Personal information
- Full name: Frederick Henry Huish
- Born: 15 November 1869 Clapham, Surrey
- Died: 16 March 1957 (aged 87) Northiam, Sussex
- Batting: Right-handed
- Role: Wicket-keeper
- Relations: Francis Huish (brother)

Domestic team information
- 1895–1914: Kent
- FC debut: 3 June 1895 Kent v Warwickshire
- Last FC: 31 August 1914 Kent v Hampshire

Career statistics
| Competition | First-class |
| Matches | 497 |
| Runs scored | 7,547 |
| Batting average | 12.85 |
| 100s/50s | 0/12 |
| Top score | 93 |
| Balls bowled | 101 |
| Wickets | 0 |
| Bowling average | – |
| 5 wickets in innings | – |
| 10 wickets in match | – |
| Best bowling | – |
| Catches/stumpings | 933/377 |
- Source: CricInfo, 4 February 2010

= Fred Huish =

English cricketer (1869–1957)

Frederick Henry Huish (15 November 1869 – 16 March 1957) was an English professional cricketer who played as a wicket-keeper for Kent County Cricket Club in the period before the First World War. Huish played over 450 times for Kent and was part of the teams which won four County championship titles in the Golden Age of cricket leading up to the war. He holds the record for the most dismissals by a wicket-keeper in first-class cricket who did not play a Test match.

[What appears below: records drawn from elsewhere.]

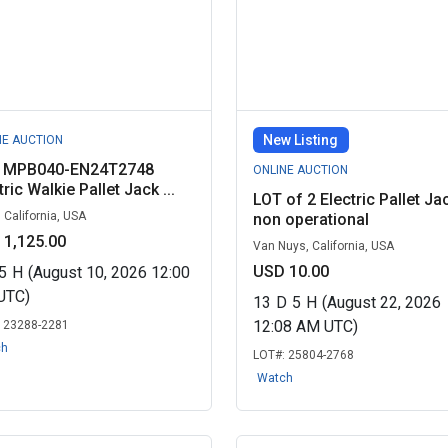
New Listing
NE AUCTION
e MPB040-EN24T2748
ONLINE AUCTION
tric Walkie Pallet Jack ...
LOT of 2 Electric Pallet Ja
, California, USA
non operational
 1,125.00
Van Nuys, California, USA
USD 10.00
5
H
(August 10, 2026 12:00
UTC)
13
D
5
H
(August 22, 2026
12:08 AM UTC)
:
23288-2281
ch
LOT#:
25804-2768
Watch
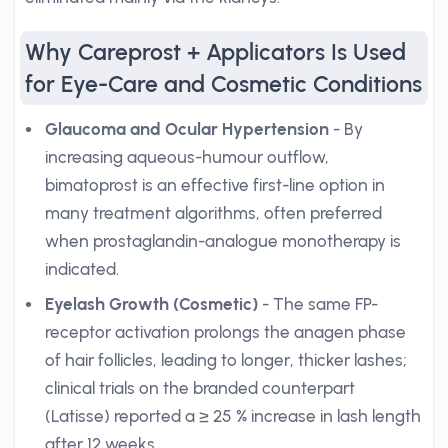
Why Careprost + Applicators Is Used
for Eye-Care and Cosmetic Conditions
Glaucoma and Ocular Hypertension
- By
increasing aqueous-humour outflow,
bimatoprost is an effective first-line option in
many treatment algorithms, often preferred
when prostaglandin-analogue monotherapy is
indicated.
Eyelash Growth (Cosmetic)
- The same FP-
receptor activation prolongs the anagen phase
of hair follicles, leading to longer, thicker lashes;
clinical trials on the branded counterpart
(Latisse) reported a ≥ 25 % increase in lash length
after 12 weeks.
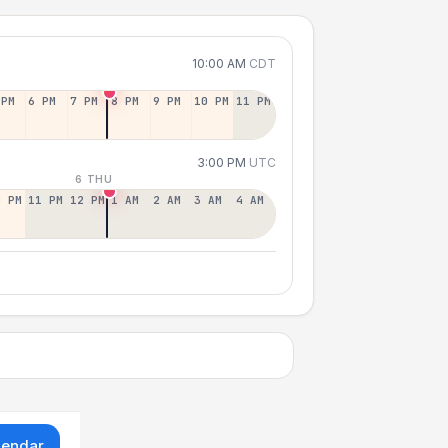
10:00 AM
CDT
 PM
6 PM
7 PM
8 PM
9 PM
10 PM
11 PM
3:00 PM
UTC
6 THU
0 PM
11 PM
12 PM
1 AM
2 AM
3 AM
4 AM
lendar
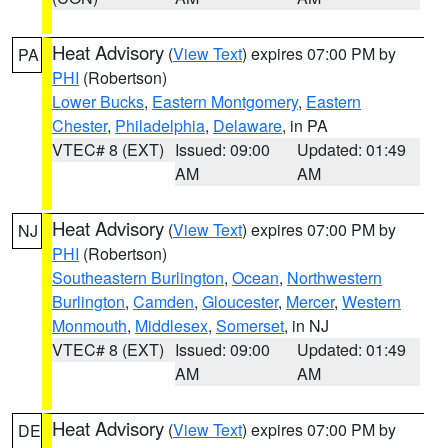
Heat Advisory
(
View Text
) expires 07:00 PM by
PA
PHI
(Robertson)
Lower Bucks
,
Eastern Montgomery
,
Eastern
Chester
,
Philadelphia
,
Delaware
, in PA
VTEC# 8 (EXT)
Issued: 09:00
Updated: 01:49
AM
AM
Heat Advisory
(
View Text
) expires 07:00 PM by
NJ
PHI
(Robertson)
Southeastern Burlington
,
Ocean
,
Northwestern
Burlington
,
Camden
,
Gloucester
,
Mercer
,
Western
Monmouth
,
Middlesex
,
Somerset
, in NJ
VTEC# 8 (EXT)
Issued: 09:00
Updated: 01:49
AM
AM
Heat Advisory
(
View Text
) expires 07:00 PM by
DE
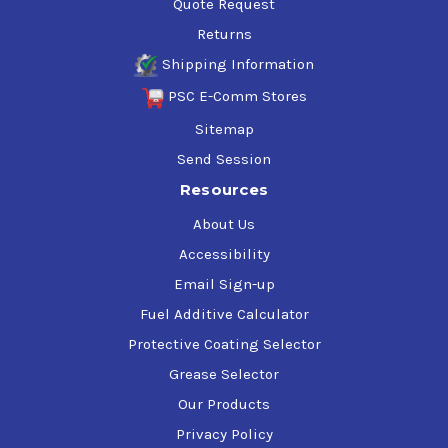
Quote Request
Returns
Shipping Information
PSC E-Comm Stores
Sitemap
Send Session
Resources
About Us
Accessibility
Email Sign-up
Fuel Additive Calculator
Protective Coating Selector
Grease Selector
Our Products
Privacy Policy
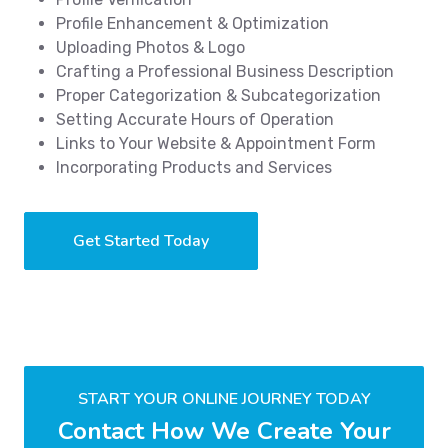
Profile Enhancement & Optimization
Uploading Photos & Logo
Crafting a Professional Business Description
Proper Categorization & Subcategorization
Setting Accurate Hours of Operation
Links to Your Website & Appointment Form
Incorporating Products and Services
Get Started Today
START YOUR ONLINE JOURNEY TODAY
Contact How We Create Your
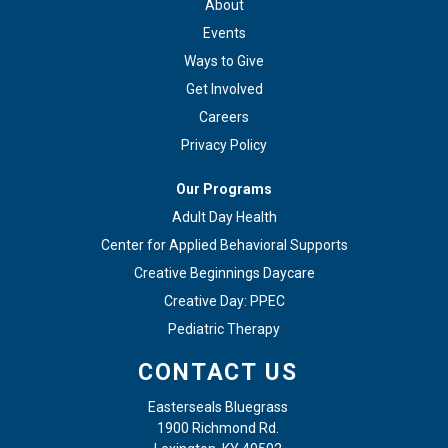
About
Events
Ways to Give
Get Involved
Careers
Privacy Policy
Our Programs
Adult Day Health
Center for Applied Behavioral Supports
Creative Beginnings Daycare
Creative Day: PPEC
Pediatric Therapy
CONTACT US
Easterseals Bluegrass
1900 Richmond Rd.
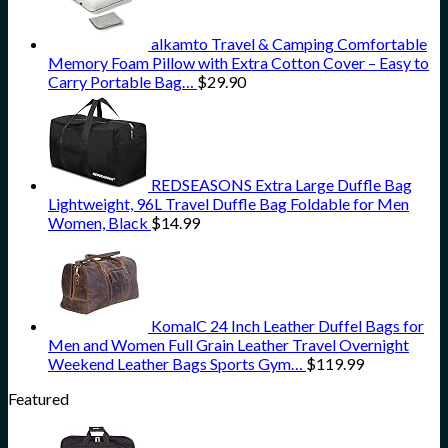
alkamto Travel & Camping Comfortable
Memory Foam Pillow with Extra Cotton Cover – Easy to
Carry Portable Bag…
$
29.90
REDSEASONS Extra Large Duffle Bag
Lightweight, 96L Travel Duffle Bag Foldable for Men
Women, Black
$
14.99
KomalC 24 Inch Leather Duffel Bags for
Men and Women Full Grain Leather Travel Overnight
Weekend Leather Bags Sports Gym…
$
119.99
Featured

Huish became an influential figure and senior professional at Kent at a time when amateur cricketers were the only acceptable captains in English county cricket. He was described in his Wisden obituary as "one of the ablest and least demonstrative wicket-keepers of his generation".

==Cricket career==
Huish made his debut for Kent at the age of 25 in 1895 against Warwickshire at Edgbaston. He played three times in 1895 before going on to become the regular wicket-keeper for Kent from 1896 to 1914, making at least 19 appearances each season for the County. In 1899 he dismissed a then-record 79 batsmen, including taking eight catches in one match at Trent Bridge against Nottinghamshire, and went on to become the first wicket-keeper to take 100 dismissals in a season in 1911.

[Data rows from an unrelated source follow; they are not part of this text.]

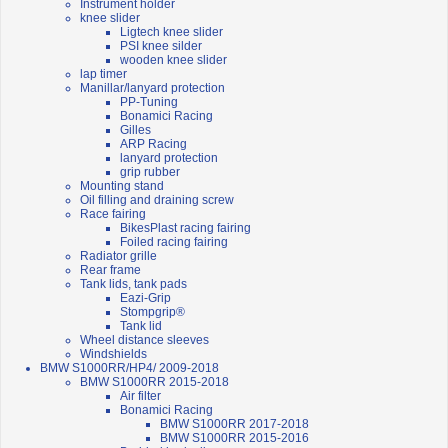
Instrument holder
knee slider
Ligtech knee slider
PSI knee silder
wooden knee slider
lap timer
Manillar/lanyard protection
PP-Tuning
Bonamici Racing
Gilles
ARP Racing
lanyard protection
grip rubber
Mounting stand
Oil filling and draining screw
Race fairing
BikesPlast racing fairing
Foiled racing fairing
Radiator grille
Rear frame
Tank lids, tank pads
Eazi-Grip
Stompgrip®
Tank lid
Wheel distance sleeves
Windshields
BMW S1000RR/HP4/ 2009-2018
BMW S1000RR 2015-2018
Air filter
Bonamici Racing
BMW S1000RR 2017-2018
BMW S1000RR 2015-2016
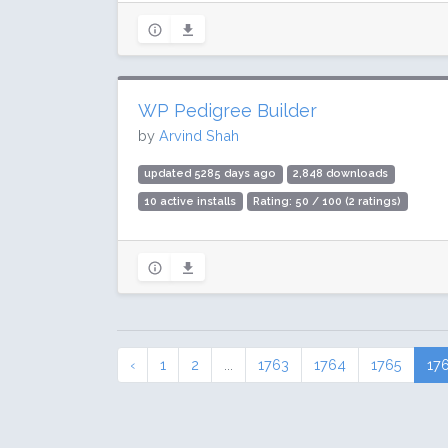
WP Pedigree Builder
by
Arvind Shah
updated 5285 days ago
2,848 downloads
10 active installs
Rating: 50 / 100 (2 ratings)
‹
1
2
...
1763
1764
1765
17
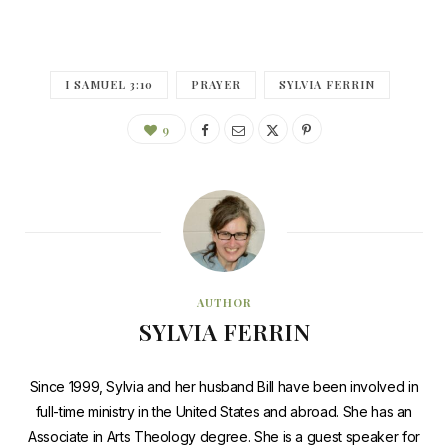
I SAMUEL 3:10
PRAYER
SYLVIA FERRIN
9
AUTHOR
SYLVIA FERRIN
Since 1999, Sylvia and her husband Bill have been involved in
full-time ministry in the United States and abroad. She has an
Associate in Arts Theology degree. She is a guest speaker for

Huish repeated this feat in 1913 and, as of November 2017, remains the record holder for most dismissals in a career for Kent with a total of 1,254 dismissals in 469 matches. He is also second on the all-time list of first-class stumpings in a career with 377, second only to another Kent wicket-keeper Les Ames. Huish is generally considered the first in a line of great Kent wicket-keepers including the likes of Ames, Godfrey Evans and Alan Knott. He kept Jack Hubble, who succeeded Huish behind the stumps after World War I, out of the wicket-keeper role in the Kent team. Despite his record-breaking career he was never chosen as one of Wisden's Cricketers of the Year and was never called into the England team, although he is often considered unlucky not to have played internationally.

In August 1911 Huish made ten dismissals in a single match against Surrey at The Oval, a Kent record he holds jointly with Hubble. Nine of the dismissals were stumpings, the only time a wicket-keeper has claimed nine victims stumped in a match, beating the previous record of eight stumpings by Ted Pooley in 1878.

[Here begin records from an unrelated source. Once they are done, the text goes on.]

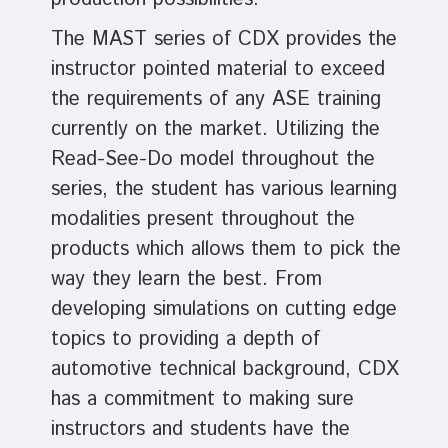
The MAST series of CDX provides the
instructor pointed material to exceed
the requirements of any ASE training
currently on the market. Utilizing the
Read-See-Do model throughout the
series, the student has various learning
modalities present throughout the
products which allows them to pick the
way they learn the best. From
developing simulations on cutting edge
topics to providing a depth of
automotive technical background, CDX
has a commitment to making sure
instructors and students have the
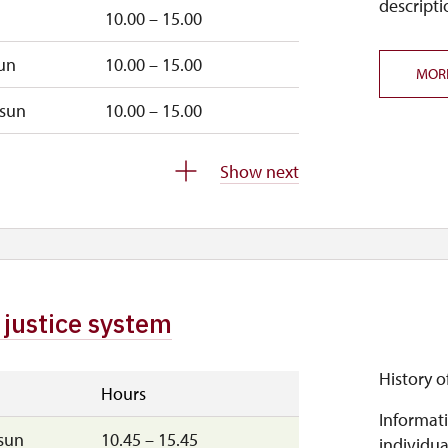
descripti
10.00 – 15.00
un
10.00 – 15.00
MOR
sun
10.00 – 15.00
closed
Show next
 justice system
History o
Hours
Informati
sun
10.45 – 15.45
individua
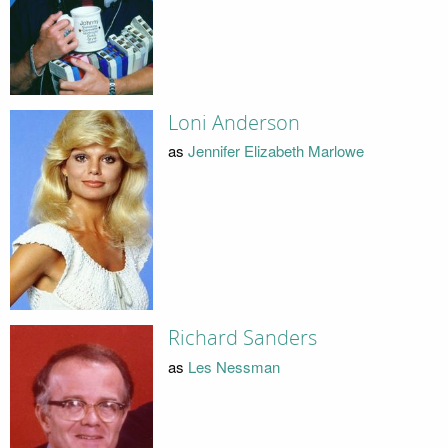
Loni Anderson
as
Jennifer Elizabeth Marlowe
Richard Sanders
as
Les Nessman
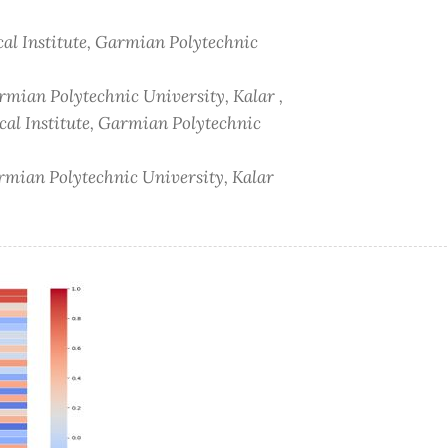
al Institute, Garmian Polytechnic
rmian Polytechnic University, Kalar ,
al Institute, Garmian Polytechnic
armian Polytechnic University, Kalar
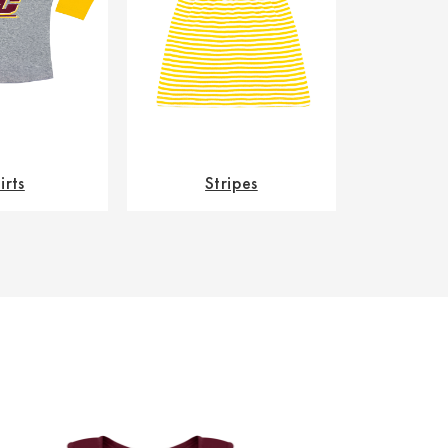
irts
Stripes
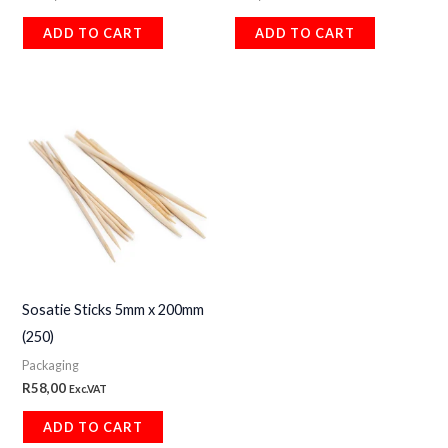
ADD TO CART
ADD TO CART
Sosatie Sticks 5mm x 200mm
(250)
Packaging
R
58,00
Exc.VAT
ADD TO CART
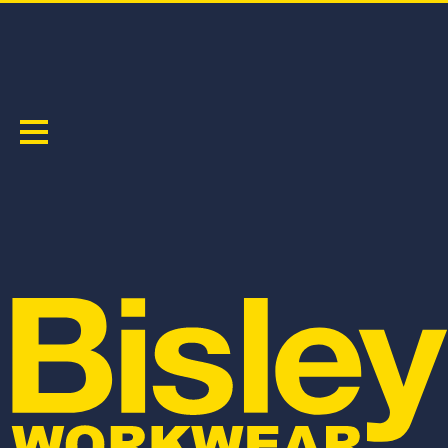
MEN'S
Sort by:
BSH1331
BV0334
FLX & MOVE™ 4-WAY STRETCH ELASTIC
FLX & MOVE REVERSIBLE PUFFER JACKET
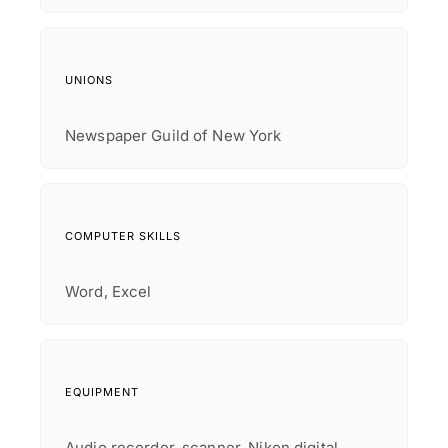
UNIONS
Newspaper Guild of New York
COMPUTER SKILLS
Word, Excel
EQUIPMENT
Audio recorder, scanner, Nikon digital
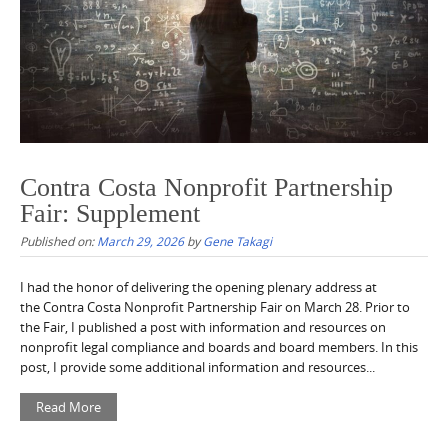
Contra Costa Nonprofit Partnership
Fair: Supplement
Published on:
March 29, 2026
by
Gene Takagi
I had the honor of delivering the opening plenary address at
the Contra Costa Nonprofit Partnership Fair on March 28. Prior to
the Fair, I published a post with information and resources on
nonprofit legal compliance and boards and board members. In this
post, I provide some additional information and resources...
Read More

Huish played as the first choice wicket-keeper in each of Kent's County Championship winning teams of the period between 1906 and 1913. He made 151 consecutive Championship appearances for the County between 1909 and 1914 and was considered a major influence on the team – Wisden writing that he exerted "remarkable control over his colleagues" and that others would not appeal for a catch at the wicket unless he appealed first. He was a relatively poor batsman, although he scored 500 runs in a season a number of times and had a highest scored of 93.

Huish played his final first-class match at the end of the 1914 County Championship season. After the First World War, Huish, aged 49, did not resume his cricket career. In total he played 469 first-class matches for Kent and 22 times for MCC. He was selected just once for the Players and made single appearances for a variety of other teams.

==Personal life==
Huish was born in 1869 in Clapham, at that time part of Surrey. His older brother, Francis played five first-class matches for Kent in 1895 as well as making appearances for other teams in non-first-class matches. Huish died in Northiam in Sussex in 1957 aged 87.